Start of Data extract
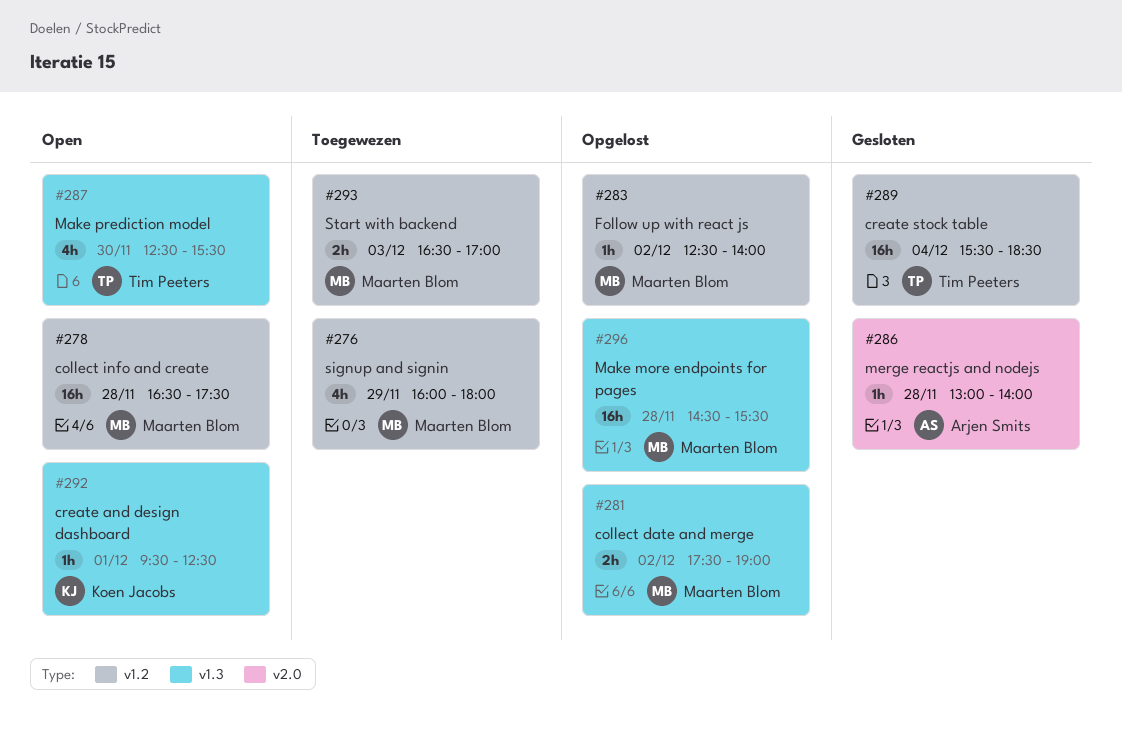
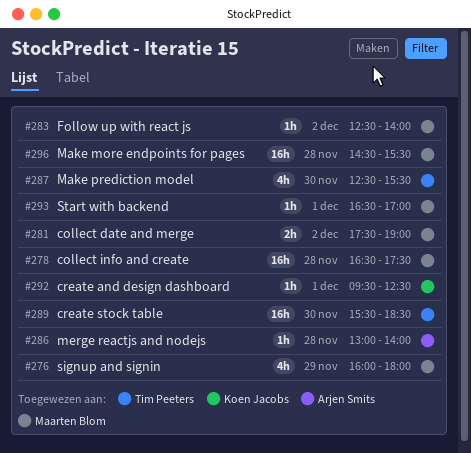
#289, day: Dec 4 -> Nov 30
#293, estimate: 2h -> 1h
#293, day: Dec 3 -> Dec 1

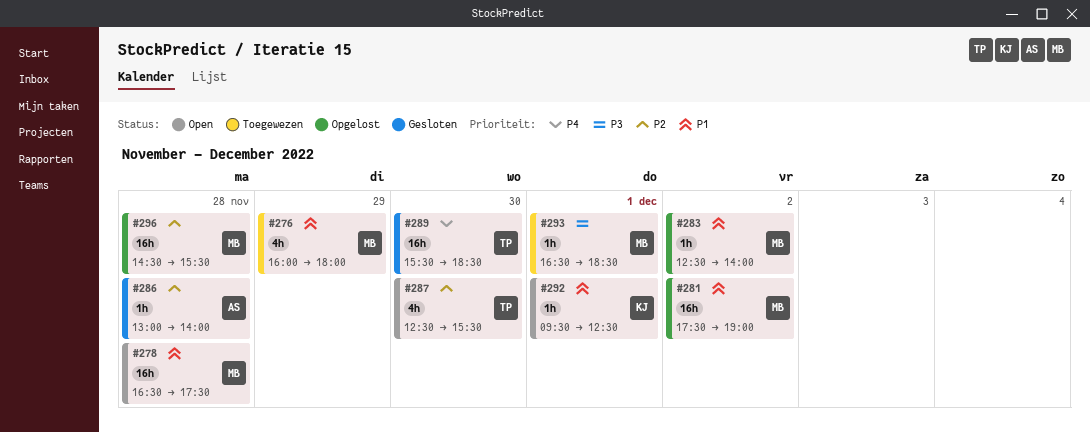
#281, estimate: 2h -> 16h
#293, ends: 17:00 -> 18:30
End of Data extract
The line that contains "#293, day: Dec 3 -> Dec 1" opens the part to copy, and the last line of the records closes it; set down those lines exactly, pictures excluded.

**Answer section:**
#293, day: Dec 3 -> Dec 1

#281, estimate: 2h -> 16h
#293, ends: 17:00 -> 18:30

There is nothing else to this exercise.